WORK TASK:
Go through the records below and return each line that has "scores" in it.

DATA FOR REVIEW:
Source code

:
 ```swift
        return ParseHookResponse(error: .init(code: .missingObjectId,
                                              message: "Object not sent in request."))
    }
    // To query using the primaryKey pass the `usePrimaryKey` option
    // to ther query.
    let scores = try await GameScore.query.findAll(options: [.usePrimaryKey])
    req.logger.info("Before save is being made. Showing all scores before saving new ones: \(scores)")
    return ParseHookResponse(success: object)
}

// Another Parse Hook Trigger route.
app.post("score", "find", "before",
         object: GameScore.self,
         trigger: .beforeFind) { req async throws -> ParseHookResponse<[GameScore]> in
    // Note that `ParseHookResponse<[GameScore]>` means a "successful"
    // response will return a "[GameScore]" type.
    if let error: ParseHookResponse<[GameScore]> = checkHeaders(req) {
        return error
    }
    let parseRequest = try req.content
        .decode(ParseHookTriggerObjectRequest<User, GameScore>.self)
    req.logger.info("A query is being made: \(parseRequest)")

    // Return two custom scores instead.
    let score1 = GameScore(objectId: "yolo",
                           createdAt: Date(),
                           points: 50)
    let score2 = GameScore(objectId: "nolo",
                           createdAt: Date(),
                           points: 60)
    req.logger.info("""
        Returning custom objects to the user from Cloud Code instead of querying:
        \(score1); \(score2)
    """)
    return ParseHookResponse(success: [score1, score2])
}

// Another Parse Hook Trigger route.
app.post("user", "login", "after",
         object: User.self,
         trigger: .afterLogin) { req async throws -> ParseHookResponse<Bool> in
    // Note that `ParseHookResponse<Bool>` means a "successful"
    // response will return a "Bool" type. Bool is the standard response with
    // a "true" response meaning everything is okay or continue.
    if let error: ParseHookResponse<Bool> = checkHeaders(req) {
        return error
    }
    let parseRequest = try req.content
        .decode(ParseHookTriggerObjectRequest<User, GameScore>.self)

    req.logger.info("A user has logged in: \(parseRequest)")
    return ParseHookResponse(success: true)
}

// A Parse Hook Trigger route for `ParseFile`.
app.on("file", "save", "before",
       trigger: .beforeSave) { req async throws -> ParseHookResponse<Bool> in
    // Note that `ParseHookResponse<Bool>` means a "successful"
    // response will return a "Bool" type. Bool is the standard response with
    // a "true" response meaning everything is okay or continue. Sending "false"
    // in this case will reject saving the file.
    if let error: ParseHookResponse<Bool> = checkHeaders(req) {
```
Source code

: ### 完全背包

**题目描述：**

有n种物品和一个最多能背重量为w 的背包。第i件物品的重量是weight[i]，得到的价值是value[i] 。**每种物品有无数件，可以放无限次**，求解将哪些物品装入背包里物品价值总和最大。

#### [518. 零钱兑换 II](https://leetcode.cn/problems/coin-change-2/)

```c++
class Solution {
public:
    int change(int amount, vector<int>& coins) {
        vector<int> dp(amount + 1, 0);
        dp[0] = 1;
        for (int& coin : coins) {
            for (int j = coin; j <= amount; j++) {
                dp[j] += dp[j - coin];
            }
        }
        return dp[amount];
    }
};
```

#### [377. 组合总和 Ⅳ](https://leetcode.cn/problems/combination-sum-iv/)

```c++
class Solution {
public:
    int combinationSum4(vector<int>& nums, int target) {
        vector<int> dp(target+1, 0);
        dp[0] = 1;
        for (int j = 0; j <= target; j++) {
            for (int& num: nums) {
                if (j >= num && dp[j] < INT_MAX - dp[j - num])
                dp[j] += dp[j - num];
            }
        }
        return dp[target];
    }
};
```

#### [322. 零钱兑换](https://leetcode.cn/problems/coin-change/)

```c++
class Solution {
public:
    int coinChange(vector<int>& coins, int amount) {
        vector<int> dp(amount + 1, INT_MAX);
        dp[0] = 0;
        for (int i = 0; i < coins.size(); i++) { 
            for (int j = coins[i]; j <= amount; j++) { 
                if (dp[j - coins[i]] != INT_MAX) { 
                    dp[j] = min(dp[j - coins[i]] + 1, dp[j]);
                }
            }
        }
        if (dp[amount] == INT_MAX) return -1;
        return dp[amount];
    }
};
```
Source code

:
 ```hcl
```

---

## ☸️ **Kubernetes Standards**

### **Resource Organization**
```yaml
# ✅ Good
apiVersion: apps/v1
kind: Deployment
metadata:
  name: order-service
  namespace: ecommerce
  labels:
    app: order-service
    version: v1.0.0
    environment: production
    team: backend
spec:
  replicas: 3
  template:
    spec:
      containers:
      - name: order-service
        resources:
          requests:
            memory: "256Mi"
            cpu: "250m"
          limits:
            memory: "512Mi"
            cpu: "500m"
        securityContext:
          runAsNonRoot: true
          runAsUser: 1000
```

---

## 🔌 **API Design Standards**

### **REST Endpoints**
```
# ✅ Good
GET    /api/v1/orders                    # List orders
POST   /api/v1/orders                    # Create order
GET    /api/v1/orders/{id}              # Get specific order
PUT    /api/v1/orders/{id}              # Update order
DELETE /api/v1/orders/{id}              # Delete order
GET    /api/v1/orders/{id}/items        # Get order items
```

EXERCISE RESULT:
    let scores = try await GameScore.query.findAll(options: [.usePrimaryKey])
    req.logger.info("Before save is being made. Showing all scores before saving new ones: \(scores)")
    // Return two custom scores instead.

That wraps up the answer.